● Brief
Report each line of the entries that contains the word "round", copied in full.

################

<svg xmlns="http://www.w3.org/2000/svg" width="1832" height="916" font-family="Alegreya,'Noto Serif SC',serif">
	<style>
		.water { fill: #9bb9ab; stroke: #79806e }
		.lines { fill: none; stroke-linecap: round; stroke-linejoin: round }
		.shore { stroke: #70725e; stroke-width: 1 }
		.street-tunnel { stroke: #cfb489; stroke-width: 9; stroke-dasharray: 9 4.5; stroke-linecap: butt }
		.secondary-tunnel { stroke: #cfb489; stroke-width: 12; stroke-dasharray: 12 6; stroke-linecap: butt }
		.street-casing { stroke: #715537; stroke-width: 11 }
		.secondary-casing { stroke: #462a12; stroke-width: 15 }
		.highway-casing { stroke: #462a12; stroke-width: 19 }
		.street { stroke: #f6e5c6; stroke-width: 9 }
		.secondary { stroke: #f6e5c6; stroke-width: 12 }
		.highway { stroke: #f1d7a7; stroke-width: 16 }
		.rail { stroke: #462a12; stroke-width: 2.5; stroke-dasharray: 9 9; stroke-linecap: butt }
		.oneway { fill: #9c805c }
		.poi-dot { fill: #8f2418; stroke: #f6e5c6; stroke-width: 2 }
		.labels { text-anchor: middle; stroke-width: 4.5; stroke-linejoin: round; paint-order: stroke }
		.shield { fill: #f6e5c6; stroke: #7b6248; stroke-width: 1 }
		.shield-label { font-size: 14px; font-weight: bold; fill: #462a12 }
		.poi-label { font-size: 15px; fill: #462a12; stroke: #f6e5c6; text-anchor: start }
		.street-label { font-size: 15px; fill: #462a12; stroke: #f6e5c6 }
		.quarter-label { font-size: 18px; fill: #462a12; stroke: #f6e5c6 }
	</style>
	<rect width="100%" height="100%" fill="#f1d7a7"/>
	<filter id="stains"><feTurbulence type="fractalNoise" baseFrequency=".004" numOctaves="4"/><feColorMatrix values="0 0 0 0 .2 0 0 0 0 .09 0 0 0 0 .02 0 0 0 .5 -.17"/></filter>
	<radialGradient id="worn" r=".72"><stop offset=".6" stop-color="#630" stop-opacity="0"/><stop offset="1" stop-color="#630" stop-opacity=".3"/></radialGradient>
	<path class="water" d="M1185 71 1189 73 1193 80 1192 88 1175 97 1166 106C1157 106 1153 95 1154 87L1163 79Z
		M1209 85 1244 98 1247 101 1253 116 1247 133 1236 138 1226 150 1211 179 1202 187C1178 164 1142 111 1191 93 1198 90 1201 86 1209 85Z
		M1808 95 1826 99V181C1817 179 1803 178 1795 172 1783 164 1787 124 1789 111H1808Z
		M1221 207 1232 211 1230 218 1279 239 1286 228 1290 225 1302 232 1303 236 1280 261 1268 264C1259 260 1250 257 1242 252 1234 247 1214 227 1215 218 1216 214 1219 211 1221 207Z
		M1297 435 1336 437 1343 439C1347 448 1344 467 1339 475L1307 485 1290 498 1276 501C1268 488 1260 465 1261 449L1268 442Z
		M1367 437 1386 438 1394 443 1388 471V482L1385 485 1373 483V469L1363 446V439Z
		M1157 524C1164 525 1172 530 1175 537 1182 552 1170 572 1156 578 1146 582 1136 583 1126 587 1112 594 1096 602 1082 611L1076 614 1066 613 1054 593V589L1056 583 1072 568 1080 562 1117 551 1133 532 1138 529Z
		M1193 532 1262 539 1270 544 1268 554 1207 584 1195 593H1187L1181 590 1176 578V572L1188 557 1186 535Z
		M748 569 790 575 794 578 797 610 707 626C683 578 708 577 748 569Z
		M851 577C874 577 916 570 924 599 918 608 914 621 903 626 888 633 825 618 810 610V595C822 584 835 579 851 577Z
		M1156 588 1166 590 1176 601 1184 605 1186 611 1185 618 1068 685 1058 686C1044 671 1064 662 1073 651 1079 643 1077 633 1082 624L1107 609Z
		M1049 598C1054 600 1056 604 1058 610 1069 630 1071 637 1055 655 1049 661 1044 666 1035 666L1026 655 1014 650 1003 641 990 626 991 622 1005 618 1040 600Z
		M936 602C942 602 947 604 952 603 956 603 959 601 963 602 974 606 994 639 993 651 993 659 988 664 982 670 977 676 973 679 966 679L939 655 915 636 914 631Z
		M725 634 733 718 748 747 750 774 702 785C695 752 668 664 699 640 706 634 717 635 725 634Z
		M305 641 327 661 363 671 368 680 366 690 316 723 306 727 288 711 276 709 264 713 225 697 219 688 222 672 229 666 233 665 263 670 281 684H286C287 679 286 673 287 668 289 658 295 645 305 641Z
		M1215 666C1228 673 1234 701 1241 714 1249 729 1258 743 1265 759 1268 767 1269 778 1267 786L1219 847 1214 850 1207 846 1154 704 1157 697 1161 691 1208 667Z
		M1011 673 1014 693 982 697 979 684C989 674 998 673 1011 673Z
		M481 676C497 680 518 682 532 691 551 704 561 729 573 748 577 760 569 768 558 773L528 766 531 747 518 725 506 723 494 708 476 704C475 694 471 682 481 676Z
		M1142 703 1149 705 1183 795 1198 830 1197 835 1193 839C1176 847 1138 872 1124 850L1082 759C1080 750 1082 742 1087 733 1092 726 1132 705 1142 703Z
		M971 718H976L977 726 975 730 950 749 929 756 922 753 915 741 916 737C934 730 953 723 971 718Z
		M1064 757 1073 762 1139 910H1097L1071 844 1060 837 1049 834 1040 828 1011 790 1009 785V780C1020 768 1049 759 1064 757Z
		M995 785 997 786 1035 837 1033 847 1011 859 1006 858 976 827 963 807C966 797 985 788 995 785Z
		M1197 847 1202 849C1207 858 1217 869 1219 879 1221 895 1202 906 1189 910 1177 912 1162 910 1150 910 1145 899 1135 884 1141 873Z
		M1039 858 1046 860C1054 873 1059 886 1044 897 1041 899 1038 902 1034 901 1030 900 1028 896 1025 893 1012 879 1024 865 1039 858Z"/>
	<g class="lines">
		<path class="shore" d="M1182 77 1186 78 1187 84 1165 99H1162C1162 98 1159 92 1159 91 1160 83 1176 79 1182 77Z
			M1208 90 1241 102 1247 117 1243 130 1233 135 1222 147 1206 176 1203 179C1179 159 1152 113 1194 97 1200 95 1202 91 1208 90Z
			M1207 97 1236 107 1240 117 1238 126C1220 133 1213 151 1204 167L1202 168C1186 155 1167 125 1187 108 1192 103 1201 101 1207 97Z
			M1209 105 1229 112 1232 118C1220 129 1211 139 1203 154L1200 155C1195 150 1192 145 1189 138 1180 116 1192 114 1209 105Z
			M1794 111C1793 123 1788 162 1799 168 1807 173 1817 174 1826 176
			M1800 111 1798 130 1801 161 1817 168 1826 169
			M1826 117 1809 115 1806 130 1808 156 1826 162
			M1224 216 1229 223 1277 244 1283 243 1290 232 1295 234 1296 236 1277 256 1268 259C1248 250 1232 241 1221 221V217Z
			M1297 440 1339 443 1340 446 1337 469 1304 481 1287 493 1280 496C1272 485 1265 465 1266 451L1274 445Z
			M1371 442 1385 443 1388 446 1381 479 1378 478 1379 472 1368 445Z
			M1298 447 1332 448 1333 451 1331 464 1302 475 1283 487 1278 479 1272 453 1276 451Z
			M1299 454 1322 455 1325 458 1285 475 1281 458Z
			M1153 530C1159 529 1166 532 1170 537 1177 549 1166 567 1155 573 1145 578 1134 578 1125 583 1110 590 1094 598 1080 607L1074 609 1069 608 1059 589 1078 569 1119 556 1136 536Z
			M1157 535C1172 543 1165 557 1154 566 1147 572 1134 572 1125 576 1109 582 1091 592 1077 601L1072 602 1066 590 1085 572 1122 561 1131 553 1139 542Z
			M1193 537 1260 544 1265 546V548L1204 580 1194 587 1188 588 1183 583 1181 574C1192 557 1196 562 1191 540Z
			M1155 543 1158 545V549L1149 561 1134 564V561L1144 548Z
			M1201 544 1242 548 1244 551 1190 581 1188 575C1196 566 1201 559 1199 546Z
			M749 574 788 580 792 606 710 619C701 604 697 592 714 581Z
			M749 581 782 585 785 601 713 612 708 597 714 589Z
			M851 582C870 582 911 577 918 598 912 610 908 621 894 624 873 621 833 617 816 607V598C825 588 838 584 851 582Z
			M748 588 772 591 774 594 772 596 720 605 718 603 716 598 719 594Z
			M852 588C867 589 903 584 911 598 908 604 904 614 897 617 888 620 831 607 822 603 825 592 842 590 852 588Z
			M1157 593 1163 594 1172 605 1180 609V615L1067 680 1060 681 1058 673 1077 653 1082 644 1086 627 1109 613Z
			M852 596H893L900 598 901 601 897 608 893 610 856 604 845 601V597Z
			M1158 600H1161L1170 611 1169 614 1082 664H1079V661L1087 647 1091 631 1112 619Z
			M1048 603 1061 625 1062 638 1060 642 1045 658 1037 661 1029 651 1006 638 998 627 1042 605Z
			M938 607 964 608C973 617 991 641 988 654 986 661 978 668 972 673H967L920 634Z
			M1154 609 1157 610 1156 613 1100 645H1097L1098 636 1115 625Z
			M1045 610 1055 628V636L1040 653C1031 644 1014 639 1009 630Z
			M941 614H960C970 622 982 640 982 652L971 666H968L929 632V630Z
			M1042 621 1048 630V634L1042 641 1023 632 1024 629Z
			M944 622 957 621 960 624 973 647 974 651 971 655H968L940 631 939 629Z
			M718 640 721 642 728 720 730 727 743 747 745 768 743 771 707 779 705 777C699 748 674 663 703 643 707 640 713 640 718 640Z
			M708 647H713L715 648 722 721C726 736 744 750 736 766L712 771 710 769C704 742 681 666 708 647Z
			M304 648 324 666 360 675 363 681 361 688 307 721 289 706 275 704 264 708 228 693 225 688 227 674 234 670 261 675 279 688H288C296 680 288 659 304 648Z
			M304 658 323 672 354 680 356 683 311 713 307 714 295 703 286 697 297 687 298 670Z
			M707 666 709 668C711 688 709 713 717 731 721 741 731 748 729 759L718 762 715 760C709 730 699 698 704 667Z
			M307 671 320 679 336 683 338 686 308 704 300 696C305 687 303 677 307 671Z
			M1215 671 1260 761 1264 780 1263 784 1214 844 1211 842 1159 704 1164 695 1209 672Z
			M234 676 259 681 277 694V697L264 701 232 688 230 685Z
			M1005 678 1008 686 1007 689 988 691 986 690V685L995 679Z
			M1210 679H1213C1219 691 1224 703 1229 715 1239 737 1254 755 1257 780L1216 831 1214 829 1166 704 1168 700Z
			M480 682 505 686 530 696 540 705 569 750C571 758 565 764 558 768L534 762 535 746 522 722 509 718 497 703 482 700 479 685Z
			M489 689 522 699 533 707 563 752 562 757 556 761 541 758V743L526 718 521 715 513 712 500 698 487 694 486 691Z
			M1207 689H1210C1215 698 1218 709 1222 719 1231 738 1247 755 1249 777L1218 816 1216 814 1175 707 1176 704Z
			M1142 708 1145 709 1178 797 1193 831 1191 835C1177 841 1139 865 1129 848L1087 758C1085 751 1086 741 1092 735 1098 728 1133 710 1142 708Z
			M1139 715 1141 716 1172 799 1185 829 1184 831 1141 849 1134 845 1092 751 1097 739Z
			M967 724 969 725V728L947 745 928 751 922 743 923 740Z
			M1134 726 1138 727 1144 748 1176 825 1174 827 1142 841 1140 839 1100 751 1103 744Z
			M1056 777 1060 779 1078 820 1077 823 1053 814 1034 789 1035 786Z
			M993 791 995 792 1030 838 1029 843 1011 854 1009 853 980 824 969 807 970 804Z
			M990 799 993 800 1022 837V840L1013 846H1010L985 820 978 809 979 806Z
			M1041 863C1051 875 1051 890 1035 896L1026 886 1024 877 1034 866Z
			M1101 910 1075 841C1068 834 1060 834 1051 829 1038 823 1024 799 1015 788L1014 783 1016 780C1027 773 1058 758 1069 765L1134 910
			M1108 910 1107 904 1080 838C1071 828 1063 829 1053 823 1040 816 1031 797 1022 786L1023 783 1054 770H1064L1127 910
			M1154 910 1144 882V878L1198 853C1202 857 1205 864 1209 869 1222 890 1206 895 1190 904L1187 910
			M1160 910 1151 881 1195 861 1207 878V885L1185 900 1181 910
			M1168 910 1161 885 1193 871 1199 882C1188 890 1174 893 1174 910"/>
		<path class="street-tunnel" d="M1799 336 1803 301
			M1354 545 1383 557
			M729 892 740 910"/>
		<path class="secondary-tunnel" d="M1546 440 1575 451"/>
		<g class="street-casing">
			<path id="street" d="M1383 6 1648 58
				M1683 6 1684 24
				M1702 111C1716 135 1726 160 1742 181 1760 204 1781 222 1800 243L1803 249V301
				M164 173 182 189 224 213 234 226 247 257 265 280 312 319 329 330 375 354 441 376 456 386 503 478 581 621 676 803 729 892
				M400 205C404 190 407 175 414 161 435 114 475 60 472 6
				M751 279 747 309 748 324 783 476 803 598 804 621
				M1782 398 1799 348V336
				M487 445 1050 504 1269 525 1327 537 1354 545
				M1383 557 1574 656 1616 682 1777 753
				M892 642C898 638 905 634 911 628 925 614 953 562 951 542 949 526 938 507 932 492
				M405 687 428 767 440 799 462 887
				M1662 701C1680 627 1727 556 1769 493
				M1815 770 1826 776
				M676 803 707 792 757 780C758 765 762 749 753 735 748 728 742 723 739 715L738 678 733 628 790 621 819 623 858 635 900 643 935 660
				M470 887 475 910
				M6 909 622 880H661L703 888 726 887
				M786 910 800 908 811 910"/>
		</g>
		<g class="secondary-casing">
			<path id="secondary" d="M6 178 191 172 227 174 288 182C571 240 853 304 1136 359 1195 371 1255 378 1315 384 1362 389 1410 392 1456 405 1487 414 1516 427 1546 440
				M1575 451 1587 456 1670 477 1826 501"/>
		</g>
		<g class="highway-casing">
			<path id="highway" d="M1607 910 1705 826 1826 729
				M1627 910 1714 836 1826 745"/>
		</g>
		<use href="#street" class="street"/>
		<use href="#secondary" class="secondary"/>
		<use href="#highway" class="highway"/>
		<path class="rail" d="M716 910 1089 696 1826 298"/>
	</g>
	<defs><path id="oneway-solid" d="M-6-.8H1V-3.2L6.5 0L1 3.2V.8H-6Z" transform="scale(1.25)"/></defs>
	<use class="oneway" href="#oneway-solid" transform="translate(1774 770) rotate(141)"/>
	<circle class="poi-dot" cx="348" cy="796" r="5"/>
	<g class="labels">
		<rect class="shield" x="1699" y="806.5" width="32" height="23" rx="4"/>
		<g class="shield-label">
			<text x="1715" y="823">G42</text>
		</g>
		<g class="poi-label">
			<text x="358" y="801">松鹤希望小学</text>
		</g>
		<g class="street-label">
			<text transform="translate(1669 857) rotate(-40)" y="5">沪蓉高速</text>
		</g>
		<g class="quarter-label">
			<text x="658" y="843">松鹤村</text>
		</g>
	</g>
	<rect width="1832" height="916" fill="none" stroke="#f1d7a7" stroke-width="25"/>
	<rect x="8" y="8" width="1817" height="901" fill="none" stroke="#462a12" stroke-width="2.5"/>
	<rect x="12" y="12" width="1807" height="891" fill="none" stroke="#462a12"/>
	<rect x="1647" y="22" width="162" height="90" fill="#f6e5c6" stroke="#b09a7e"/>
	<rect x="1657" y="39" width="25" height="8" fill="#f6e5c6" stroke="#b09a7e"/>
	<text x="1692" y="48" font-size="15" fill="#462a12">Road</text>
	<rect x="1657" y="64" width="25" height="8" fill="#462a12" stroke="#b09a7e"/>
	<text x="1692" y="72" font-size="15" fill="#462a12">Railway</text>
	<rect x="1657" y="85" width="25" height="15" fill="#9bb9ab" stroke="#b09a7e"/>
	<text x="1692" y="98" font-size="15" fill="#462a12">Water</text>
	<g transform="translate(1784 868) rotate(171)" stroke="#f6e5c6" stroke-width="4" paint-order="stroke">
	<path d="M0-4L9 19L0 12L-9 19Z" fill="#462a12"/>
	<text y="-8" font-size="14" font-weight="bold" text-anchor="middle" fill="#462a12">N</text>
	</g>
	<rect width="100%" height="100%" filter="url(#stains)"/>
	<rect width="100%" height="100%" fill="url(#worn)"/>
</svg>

################

● Your solution
		.lines { fill: none; stroke-linecap: round; stroke-linejoin: round }
		.labels { text-anchor: middle; stroke-width: 4.5; stroke-linejoin: round; paint-order: stroke }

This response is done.